Теперь оба были изукрашены синяками и шрамами; их опасно было оставлять наедине. Ларэйн, к которой то и дело возвращалась вменяемость, несколько раз уходила из бунгало. Иногда Рафик приводил ее обратно; иногда она возвращалась сама, пока он извлекал жалобные стоны из ситара. Ишмаэль и его жена не могли больше выносить всего этого. Во вторую ночь, когда Ларэйн в очередной раз исчезла неведомо куда, они попросили Рафика покинуть их дом. Он положил ситар себе на голову и собрался идти. Такая кротость, напомнившая о прежнем Рафике, и вид музыканта, уносящего свой инструмент, растрогали хозяев: они попросили его остаться. Он остался. Опять вернулась Ларэйн. Все началось сначала.
В конце концов Ларэйн — вся в синяках, измученная, вменяемая и отчаянная — не выдержала. После трех дней — для Ишмаэля и его жены длинных, как три недели, а для Ларэйн и Рафика — должно быть, как целая жизнь, — она поняла, что больше так не может: ей нужно уйти насовсем. Она совершит паломничество в Амарнатх, а потом отправится в ашрам. Она была женщиной и американкой: ее решимость продлилась достаточно долго, чтобы успеть сбежать.
«Ларэйн! Ларэйн!» — доносился из-за стен бунгало вой Рафика, когда она ушла, и это имя странно звучало в его индийских устах.
Иногда он снова принимался репетировать. А потом резко прерывался и выкрикивал: «Я должен быть с Ларэйн!»
Он познал страсть. Ему можно было позавидовать; его можно было и пожалеть. Как часто, и с какой болью, предстоит ему заново переживать, наверное, даже не те три дня, а самый первый миг — как он спустился к той странной девушке и впервые встретился взглядом с ее отзывчивыми, тревожными глазами, которые больше никогда не отзовутся в точности так же на взгляд другого мужчины. Быть может, в тот вечер, когда он отчаянно выкрикивал ее имя в Гульмарге, я как раз всматривался в ее глаза в холодной палатке Индийской кофейной биржи в Шешнагском лагере, читая в них рассказ о распавшейся семье и несчастном детстве. Я оказался отчасти прав. Но я не догадался о куда большей беде.
Рафик покинул Гульмарг, вознамерившись найти ее. Она говорила, что собирается в ашрам. Но в Индии полно ашрамов. Где же ее искать?
* * *
Долго искать ему не пришлось.
Я сидел в своей комнате, за синим столом, когда в саду послышался голос какой-то американки. Я выглянул — это оказалась Ларэйн. Еще успел заметить мужской затылок над крепкими плечами в желтоватом пиджаке. Значит, она сдалась; она прекратила свои поиски. Они явились в отель, чтобы выпить чаю. Я слышал, как они справляются о свободных комнатах, а потом услышал, как они осматривают помещения.

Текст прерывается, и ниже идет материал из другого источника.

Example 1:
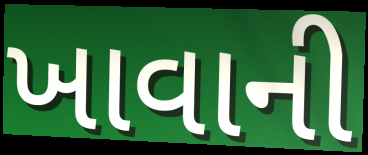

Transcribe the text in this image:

ખાવાની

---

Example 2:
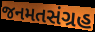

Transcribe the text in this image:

જનમતસંગ્રહ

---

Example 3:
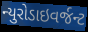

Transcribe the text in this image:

— Всё фик? — спрашивала Ларэйн, неправильно произнося индийское th: она по-прежнему жила Индией, по-прежнему уснащала свою речь словечками на хинди. — Всё в порядке?

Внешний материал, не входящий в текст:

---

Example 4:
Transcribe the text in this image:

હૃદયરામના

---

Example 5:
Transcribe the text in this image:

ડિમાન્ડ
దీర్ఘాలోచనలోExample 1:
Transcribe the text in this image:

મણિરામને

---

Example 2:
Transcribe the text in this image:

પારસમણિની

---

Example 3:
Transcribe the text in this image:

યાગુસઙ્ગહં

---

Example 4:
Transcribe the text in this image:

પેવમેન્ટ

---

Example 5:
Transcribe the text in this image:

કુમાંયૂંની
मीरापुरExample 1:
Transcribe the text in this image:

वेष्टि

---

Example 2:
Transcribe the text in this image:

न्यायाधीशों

Когда они спускались по лестнице, я слышал глухое мужское ворчание.
Они въехали на следующий день. Я их так и не увидел. Они весь день оставались в комнате, и гостиница то и дело оглашалась звуками ситара.

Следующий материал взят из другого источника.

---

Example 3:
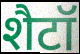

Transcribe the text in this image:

शैटॉ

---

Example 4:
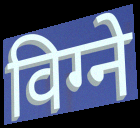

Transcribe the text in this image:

विग्ने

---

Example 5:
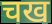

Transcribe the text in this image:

चख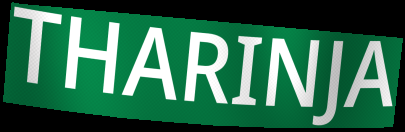
THARINJA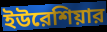
ইউরেশিয়ারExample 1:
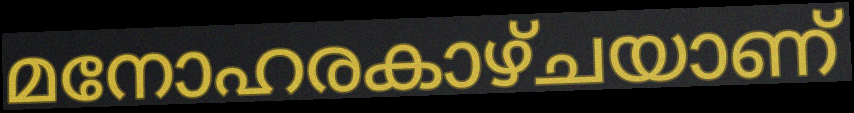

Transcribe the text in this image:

മനോഹരകാഴ്ചയാണ്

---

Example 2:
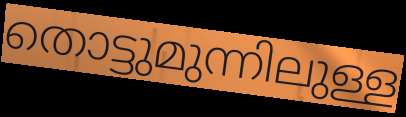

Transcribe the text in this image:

തൊട്ടുമുന്നിലുള്ള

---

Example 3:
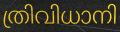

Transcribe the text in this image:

ത്രിവിധാനി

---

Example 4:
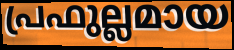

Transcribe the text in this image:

പ്രഫുല്ലമായ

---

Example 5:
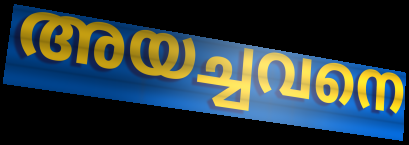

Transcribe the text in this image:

അയച്ചവനെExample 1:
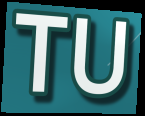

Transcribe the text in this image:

TU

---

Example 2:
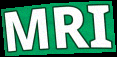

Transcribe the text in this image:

MRI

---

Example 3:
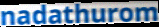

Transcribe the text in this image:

nadathurom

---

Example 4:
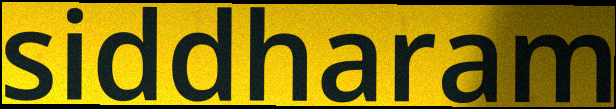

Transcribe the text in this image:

siddharam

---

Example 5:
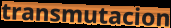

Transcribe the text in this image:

transmutacionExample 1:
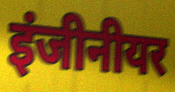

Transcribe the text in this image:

इंजीनीयर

— По-моему, — сказал Азиз за ужином, — тот саиб и мем-саиб сегодня жениться.
Ночью я проснулся от какой-то возни в гостинице, а утром, когда Азиз принес мне кофе, я расспросил его.
— Этой ночью саиб жениться с мемсаиб, — прошептал он. — Они ужинать в час ночи.
— Не может быть!
— Мистер Батт и Али Мохаммед приводить им муфтий. Она принимать ислам, брать мусульманское имя. Они пожениться. Они ужинать в час ночи! — Столь позднее время для трапезы, похоже, поразило его не меньше, чем сам этот брак.